Strategies to improve segregated polymer composites for electronics
Tailored processing and advanced predictive models can reportedly enhance electrical, thermal and mechanical properties.
Researchers at Jeonbuk National University, South Korea, have found a way to suppress this micro-void formation, by incorporating a lower-melting-point polymer.
Segregated conductive polymer composites (S-CPCs) are said to have potential for managing electrical interference and dissipating heat in portable and wearable electronic devices.
Integrated high-performance components and wireless communication technologies can increase the risk of electromagnetic interference (EMI), heat accumulation and device degradation.

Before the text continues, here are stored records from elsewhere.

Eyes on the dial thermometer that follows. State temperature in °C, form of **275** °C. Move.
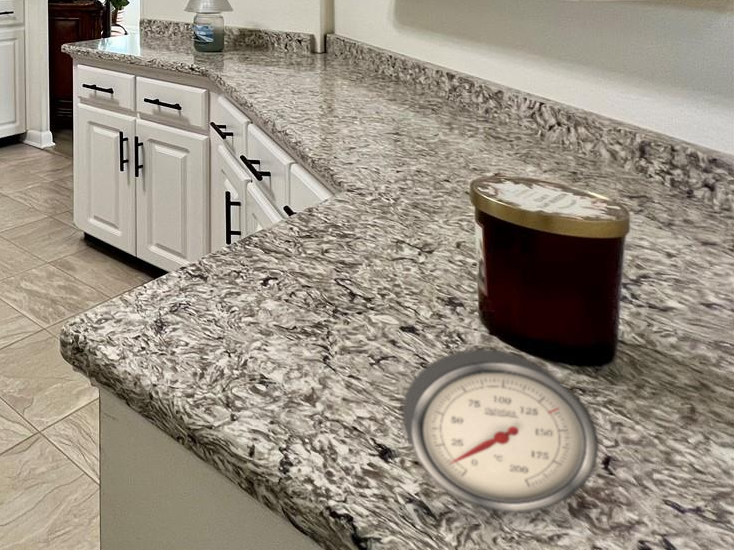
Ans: **12.5** °C
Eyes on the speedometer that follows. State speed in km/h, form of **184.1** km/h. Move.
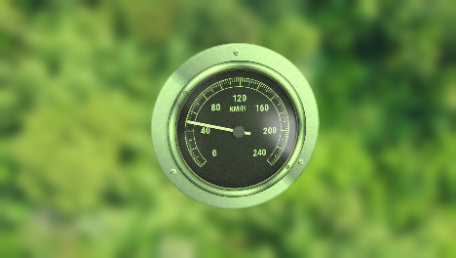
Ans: **50** km/h
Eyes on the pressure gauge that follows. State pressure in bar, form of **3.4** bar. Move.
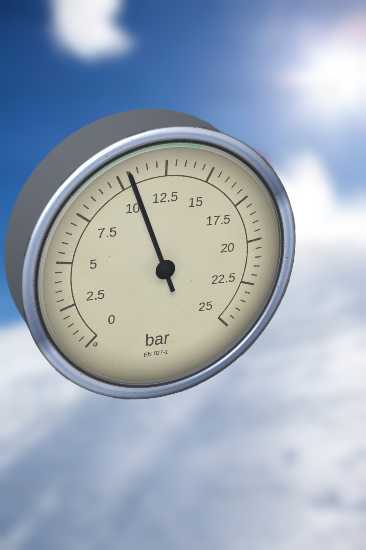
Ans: **10.5** bar
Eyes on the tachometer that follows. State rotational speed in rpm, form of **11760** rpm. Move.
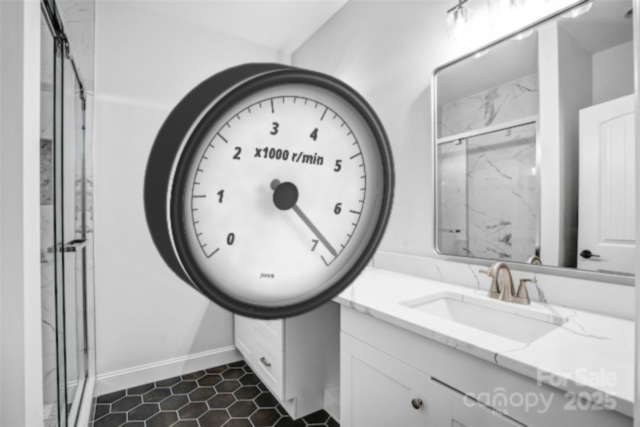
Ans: **6800** rpm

The S-CPCs contain conductive filler networks, concentrated along polymer boundaries, that enable high electrical and thermal conductivity even with low amounts of filler. However, microscopic voids that form during processing restrict the amount of filler that can be added, weakening mechanical strength.
Advanced percolation models incorporating excluded volume effects in segregated composites via nano-interconnection and micro-void structure optimization, published in Advanced Composites and Hybrid Materials, explains how the team blended polypropylene (PP), which melts at 150°C, with PP terpolymer that melts at 130°C.
They produced two-types of S-CPCs – one using graphite nanoplatelet (GNP) conductive fillers (G-SCs) and the other with hexagonal boron nitride (h-BN) fillers (B-SCs).
By analysing the composites’ internal structures using micro-computed tomography, the researchers reportedly identified excluded volume – regions inaccessible to fillers – and micro-voids as key structural features influencing performance.
They also found G-SCs and B-SCs were able to incorporate up to 4.93% and 12.15% more filler material respectively. The G-SCs exhibited up to 124.07% and 68.11% increase in electrical and thermal conductivity respectively, while the B-SCs achieved up to a 53.54% improvement in thermal conductivity.
The team also incorporated the excluded volume and micro-void effects into conventional percolation theory to create new segregated percolation models for future materials design.
They claim their models accurately predicted the composites’ conductive behaviour, showing strong agreement with experimental results.
‘The materials developed…can be immediately utilised as next-generation EMI shielding and thermal management solutions,’ claims Professor Seong Yun Kim.